Het gemakkelijkste is waarschijnlijk om gewoon een nieuwe kernel te compileren voor die laptops. Ik neem aan dat je wel nog ergens de config-file liggen hebt die je voor die 2.6.14-r5 kernel gebruikt hebt? In dat geval is het niet echt veel werk om direct een nieuwe kernel te compileren en die driver voor die kernel te compileren. (gewoon de kernel voor die laptops op je machine draaien en dan de driver installeren)

Als je toch die driver voor die oudere kernel wilt compileren... dan zoals Garo zei.. de kernel sources van die 2.6.14-r5 op je machine zetten, daar compileren, die runnen en driver voor die kernel installeren. Als je dan *enkel* de nieuwe kernel module op die laptops wil zetten, dan ga je moeten zorgen dat je dezelfde compiler versie gebruikt als waarmee je de kernel op die laptops gecompileerd hebt (ik geloof dat bv 3.3 en 3.4 niet zal gaan, maar misschien wel 3.4.5 en 3.4.6 voor compileren van kernel en later modules).

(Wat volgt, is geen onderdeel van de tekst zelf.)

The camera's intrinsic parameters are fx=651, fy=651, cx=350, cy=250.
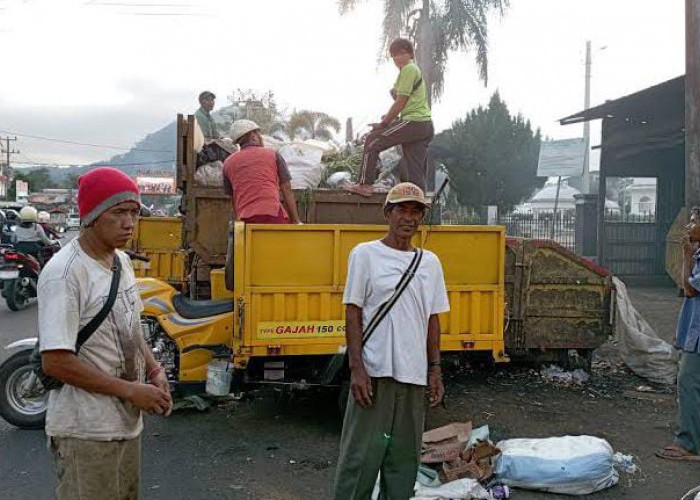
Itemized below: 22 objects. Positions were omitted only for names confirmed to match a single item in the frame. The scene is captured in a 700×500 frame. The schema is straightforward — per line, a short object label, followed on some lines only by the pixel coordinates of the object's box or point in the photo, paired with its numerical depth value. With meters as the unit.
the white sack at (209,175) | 6.54
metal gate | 15.41
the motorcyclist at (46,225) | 11.93
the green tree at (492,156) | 34.71
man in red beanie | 2.04
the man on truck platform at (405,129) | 6.09
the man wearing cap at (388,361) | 3.00
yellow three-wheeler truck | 4.76
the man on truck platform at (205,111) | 9.11
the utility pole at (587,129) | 26.64
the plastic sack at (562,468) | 4.04
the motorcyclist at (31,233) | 10.83
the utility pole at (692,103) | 7.84
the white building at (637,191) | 59.28
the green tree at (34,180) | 60.73
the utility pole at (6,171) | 61.15
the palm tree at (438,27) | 20.33
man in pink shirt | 5.31
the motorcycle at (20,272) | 10.48
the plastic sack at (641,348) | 6.70
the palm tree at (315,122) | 26.97
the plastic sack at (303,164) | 6.70
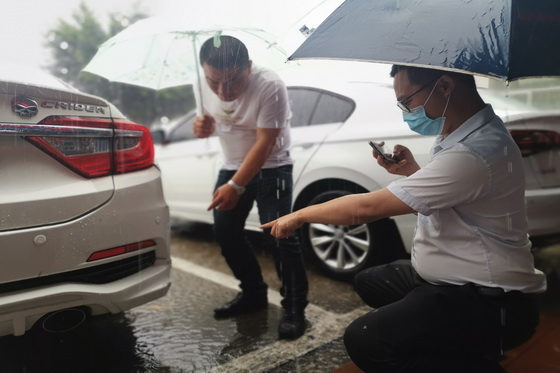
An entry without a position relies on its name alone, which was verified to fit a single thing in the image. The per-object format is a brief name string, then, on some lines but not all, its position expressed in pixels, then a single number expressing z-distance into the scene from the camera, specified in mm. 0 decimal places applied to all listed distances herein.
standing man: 2332
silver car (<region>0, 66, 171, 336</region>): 1748
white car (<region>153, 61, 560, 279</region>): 2492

Hoe zijn die laptops eigenlijk geinstalleerd?  Heb je niet 1 volledige gentoo install gedaan op 1 van de laptops, waarna je bij de andere laptops enkel het hoogstnoodzakelijke gekopieerd hebt?  Of heb je een gentoo install voor die laptops gedaan in een 'chroot' op een ander machien, waarna je de noodzakelijke dingen naar die laptops gekopieerd hebt?  Allez... als dat zo is, dan kun je gewoon die volledige install gebruiken om die driver module te maken...  Da's hetgeen ik in het begin zou gedaan hebben om achteraf gemakkelijk extra packages te kunnen installeren en zo. Die gewoon in een volledige install in een chroot installeren en daarna distribueren naar de thin client laptops zelf (als tgz of via rsync of zo).

----------

## geronimo00111

Bedankt voor jullie tips.

Denk dat ik het eens ga proberen om de 2.6.14r5 te installeren. Alhoewel deze is blijkbaar niet te verkrijgen. is alleen nog 2.6.14r7.(hoop dat dat niet veel verschil uit maakt.)

Laptops zijn idd geinstalleerd met een volledige machine en dan een chroot en kopie van de nodige files.Probleem is dat de originele volledige er niet meer is.

Enfin , ga jullie bevindingen eens proberen.

Alvast bedankt.. :Wink: 

----------